PROBLEM DETAILS:
Return precisely the opening lines of the listing below, ending with the line that contains "Strandskoven 11, Hasle".

Content starts

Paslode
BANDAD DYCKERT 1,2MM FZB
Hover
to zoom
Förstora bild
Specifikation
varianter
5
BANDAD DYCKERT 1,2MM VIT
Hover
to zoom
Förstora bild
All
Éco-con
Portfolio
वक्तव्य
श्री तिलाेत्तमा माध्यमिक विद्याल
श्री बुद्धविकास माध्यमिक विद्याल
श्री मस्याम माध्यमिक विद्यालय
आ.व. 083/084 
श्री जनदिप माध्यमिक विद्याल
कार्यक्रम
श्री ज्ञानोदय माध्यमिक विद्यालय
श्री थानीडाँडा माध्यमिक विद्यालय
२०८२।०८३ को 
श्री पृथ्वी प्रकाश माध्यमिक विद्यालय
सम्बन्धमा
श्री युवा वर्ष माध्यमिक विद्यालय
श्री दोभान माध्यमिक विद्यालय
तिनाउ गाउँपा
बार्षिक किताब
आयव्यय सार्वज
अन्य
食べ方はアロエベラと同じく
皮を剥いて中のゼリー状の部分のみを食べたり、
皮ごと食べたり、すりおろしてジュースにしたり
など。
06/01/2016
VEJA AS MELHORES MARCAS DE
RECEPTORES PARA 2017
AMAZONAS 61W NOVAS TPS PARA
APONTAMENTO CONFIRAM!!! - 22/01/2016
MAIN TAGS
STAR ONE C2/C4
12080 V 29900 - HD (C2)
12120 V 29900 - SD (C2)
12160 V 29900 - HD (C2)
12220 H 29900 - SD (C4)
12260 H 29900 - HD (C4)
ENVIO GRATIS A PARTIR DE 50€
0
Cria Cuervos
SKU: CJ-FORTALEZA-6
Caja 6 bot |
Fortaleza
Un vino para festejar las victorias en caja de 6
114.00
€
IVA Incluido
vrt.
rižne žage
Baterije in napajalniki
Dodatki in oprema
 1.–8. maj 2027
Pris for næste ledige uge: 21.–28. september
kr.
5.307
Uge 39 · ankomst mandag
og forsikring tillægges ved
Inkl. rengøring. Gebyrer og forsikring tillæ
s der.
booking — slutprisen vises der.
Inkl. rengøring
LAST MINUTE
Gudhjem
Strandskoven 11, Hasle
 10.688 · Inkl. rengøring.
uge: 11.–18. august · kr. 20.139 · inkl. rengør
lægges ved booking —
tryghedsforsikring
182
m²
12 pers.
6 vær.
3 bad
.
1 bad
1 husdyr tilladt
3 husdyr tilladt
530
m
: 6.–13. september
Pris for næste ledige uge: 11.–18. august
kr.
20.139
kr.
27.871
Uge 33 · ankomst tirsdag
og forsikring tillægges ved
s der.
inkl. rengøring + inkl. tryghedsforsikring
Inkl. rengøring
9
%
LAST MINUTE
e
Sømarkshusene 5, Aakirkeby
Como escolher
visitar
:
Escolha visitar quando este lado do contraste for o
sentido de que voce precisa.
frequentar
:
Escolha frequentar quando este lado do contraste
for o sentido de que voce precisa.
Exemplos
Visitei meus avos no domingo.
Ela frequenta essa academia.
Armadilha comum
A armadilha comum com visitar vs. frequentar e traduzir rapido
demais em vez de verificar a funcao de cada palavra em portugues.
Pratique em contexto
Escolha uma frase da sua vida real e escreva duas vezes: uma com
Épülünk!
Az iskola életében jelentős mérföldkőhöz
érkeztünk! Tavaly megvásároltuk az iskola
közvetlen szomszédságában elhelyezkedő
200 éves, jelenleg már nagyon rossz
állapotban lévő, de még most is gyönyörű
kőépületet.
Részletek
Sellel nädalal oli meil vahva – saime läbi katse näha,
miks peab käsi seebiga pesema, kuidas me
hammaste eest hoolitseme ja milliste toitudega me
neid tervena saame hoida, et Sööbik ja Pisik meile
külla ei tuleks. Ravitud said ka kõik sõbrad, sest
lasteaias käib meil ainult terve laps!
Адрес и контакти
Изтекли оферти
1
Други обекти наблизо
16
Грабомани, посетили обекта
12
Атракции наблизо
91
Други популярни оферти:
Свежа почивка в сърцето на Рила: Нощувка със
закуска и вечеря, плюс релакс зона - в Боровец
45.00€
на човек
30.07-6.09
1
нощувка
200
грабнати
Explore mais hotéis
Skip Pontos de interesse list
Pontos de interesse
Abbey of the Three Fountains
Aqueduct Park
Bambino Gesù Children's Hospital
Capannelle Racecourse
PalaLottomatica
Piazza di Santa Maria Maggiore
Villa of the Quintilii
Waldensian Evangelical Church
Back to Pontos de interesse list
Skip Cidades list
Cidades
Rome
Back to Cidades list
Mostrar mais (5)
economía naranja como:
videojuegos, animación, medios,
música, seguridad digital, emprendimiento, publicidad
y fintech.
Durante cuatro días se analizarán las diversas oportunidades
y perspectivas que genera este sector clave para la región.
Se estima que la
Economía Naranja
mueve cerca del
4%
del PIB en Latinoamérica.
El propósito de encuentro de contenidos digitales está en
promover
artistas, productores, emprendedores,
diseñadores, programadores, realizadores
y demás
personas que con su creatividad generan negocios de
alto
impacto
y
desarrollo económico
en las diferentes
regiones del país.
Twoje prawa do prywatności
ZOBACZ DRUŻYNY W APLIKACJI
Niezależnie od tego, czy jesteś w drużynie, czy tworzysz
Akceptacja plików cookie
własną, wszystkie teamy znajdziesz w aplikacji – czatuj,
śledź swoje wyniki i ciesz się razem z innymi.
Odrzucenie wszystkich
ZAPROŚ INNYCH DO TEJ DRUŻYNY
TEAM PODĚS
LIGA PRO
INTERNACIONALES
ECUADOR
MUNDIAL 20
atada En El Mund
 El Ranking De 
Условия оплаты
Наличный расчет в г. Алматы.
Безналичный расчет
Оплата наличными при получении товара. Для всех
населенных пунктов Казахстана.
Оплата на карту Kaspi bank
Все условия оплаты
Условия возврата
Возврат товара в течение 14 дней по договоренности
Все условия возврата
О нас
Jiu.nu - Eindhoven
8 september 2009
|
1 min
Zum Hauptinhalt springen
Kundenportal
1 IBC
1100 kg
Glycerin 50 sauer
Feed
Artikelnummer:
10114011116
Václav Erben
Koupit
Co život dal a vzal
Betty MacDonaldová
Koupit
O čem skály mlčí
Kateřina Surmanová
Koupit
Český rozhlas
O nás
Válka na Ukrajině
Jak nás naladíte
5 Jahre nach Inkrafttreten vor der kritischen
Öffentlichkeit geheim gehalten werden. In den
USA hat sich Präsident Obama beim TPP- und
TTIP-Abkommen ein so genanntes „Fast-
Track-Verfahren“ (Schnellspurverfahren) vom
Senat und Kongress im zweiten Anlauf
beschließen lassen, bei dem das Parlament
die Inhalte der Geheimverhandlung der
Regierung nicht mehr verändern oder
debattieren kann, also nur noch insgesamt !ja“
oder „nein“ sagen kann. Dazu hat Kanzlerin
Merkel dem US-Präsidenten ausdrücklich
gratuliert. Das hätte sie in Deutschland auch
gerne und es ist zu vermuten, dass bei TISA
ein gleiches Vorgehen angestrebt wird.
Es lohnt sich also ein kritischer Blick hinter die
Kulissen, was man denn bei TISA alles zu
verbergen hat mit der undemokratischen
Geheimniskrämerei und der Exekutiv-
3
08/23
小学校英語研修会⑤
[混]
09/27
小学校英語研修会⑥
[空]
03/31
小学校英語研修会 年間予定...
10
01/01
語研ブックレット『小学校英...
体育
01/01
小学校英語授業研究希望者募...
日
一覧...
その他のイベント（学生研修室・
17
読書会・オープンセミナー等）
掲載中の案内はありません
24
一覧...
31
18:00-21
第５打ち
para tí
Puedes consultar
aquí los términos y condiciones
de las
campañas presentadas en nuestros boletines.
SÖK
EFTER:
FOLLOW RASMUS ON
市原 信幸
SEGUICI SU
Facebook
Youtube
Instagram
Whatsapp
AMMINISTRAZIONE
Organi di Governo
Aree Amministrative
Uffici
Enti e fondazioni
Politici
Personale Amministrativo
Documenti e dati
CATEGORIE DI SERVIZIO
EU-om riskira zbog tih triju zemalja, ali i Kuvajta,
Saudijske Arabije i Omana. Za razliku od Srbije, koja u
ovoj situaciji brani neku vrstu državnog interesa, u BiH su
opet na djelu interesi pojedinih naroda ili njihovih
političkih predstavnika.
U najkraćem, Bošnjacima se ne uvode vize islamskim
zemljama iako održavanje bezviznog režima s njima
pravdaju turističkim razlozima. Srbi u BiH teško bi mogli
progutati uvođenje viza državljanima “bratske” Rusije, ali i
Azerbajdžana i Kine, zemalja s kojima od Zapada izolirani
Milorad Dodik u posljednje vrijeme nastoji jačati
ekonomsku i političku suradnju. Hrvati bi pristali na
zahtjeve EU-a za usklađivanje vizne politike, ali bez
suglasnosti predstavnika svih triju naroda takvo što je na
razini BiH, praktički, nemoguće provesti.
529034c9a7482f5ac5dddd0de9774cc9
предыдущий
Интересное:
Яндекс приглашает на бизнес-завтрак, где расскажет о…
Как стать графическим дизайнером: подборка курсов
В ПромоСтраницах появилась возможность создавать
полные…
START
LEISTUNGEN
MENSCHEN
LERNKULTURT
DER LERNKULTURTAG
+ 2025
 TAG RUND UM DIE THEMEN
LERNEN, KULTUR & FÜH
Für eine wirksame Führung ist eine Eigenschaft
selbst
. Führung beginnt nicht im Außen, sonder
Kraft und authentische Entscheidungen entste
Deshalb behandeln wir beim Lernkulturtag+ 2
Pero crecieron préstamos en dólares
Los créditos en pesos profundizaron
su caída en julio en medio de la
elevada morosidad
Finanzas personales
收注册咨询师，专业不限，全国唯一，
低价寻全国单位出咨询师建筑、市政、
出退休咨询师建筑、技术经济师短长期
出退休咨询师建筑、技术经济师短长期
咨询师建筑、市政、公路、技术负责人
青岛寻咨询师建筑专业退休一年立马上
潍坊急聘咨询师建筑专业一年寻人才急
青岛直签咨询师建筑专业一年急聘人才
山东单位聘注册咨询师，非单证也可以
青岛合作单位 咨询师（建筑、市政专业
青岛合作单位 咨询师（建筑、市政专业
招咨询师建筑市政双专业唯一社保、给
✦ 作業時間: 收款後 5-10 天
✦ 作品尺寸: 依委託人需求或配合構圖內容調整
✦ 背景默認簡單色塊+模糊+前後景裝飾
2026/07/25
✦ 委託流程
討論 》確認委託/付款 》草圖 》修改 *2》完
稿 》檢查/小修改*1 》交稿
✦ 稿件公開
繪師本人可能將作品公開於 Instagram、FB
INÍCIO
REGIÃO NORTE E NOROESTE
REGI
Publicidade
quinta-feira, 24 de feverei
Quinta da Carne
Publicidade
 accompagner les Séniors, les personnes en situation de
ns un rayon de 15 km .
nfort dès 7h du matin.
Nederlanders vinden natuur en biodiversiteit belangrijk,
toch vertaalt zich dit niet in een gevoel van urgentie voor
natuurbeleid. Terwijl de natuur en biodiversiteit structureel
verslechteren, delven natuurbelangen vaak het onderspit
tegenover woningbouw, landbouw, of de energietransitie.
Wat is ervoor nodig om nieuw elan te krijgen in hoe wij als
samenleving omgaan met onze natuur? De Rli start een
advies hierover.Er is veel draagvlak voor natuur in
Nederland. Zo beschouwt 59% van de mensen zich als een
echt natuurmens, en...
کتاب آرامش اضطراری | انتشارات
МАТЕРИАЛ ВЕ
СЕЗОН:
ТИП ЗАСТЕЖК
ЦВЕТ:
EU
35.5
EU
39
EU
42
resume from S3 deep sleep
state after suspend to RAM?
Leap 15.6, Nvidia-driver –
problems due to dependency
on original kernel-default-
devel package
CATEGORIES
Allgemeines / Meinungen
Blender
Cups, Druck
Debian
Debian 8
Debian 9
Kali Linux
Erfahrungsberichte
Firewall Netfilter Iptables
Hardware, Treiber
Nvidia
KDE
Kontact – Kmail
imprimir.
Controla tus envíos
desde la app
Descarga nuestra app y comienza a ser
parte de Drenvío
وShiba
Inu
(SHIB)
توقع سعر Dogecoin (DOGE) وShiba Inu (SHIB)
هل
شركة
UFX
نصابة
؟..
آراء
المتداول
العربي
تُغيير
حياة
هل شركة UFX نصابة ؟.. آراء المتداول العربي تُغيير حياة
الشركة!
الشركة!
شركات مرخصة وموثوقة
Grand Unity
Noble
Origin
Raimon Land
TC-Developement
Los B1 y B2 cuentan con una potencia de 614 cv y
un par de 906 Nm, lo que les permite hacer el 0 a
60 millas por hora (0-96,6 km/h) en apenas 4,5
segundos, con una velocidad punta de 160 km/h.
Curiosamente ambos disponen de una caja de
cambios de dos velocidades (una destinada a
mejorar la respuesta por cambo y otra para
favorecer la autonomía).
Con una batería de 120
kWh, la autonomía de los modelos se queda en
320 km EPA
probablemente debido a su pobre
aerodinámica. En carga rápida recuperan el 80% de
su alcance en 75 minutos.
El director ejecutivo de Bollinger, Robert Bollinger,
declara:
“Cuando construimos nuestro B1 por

Content ends

WRITTEN SOLUTION:
Paslode
BANDAD DYCKERT 1,2MM FZB
Hover
to zoom
Förstora bild
Specifikation
varianter
5
BANDAD DYCKERT 1,2MM VIT
Hover
to zoom
Förstora bild
All
Éco-con
Portfolio
वक्तव्य
श्री तिलाेत्तमा माध्यमिक विद्याल
श्री बुद्धविकास माध्यमिक विद्याल
श्री मस्याम माध्यमिक विद्यालय
आ.व. 083/084 
श्री जनदिप माध्यमिक विद्याल
कार्यक्रम
श्री ज्ञानोदय माध्यमिक विद्यालय
श्री थानीडाँडा माध्यमिक विद्यालय
२०८२।०८३ को 
श्री पृथ्वी प्रकाश माध्यमिक विद्यालय
सम्बन्धमा
श्री युवा वर्ष माध्यमिक विद्यालय
श्री दोभान माध्यमिक विद्यालय
तिनाउ गाउँपा
बार्षिक किताब
आयव्यय सार्वज
अन्य
食べ方はアロエベラと同じく
皮を剥いて中のゼリー状の部分のみを食べたり、
皮ごと食べたり、すりおろしてジュースにしたり
など。
06/01/2016
VEJA AS MELHORES MARCAS DE
RECEPTORES PARA 2017
AMAZONAS 61W NOVAS TPS PARA
APONTAMENTO CONFIRAM!!! - 22/01/2016
MAIN TAGS
STAR ONE C2/C4
12080 V 29900 - HD (C2)
12120 V 29900 - SD (C2)
12160 V 29900 - HD (C2)
12220 H 29900 - SD (C4)
12260 H 29900 - HD (C4)
ENVIO GRATIS A PARTIR DE 50€
0
Cria Cuervos
SKU: CJ-FORTALEZA-6
Caja 6 bot |
Fortaleza
Un vino para festejar las victorias en caja de 6
114.00
€
IVA Incluido
vrt.
rižne žage
Baterije in napajalniki
Dodatki in oprema
 1.–8. maj 2027
Pris for næste ledige uge: 21.–28. september
kr.
5.307
Uge 39 · ankomst mandag
og forsikring tillægges ved
Inkl. rengøring. Gebyrer og forsikring tillæ
s der.
booking — slutprisen vises der.
Inkl. rengøring
LAST MINUTE
Gudhjem
Strandskoven 11, Hasle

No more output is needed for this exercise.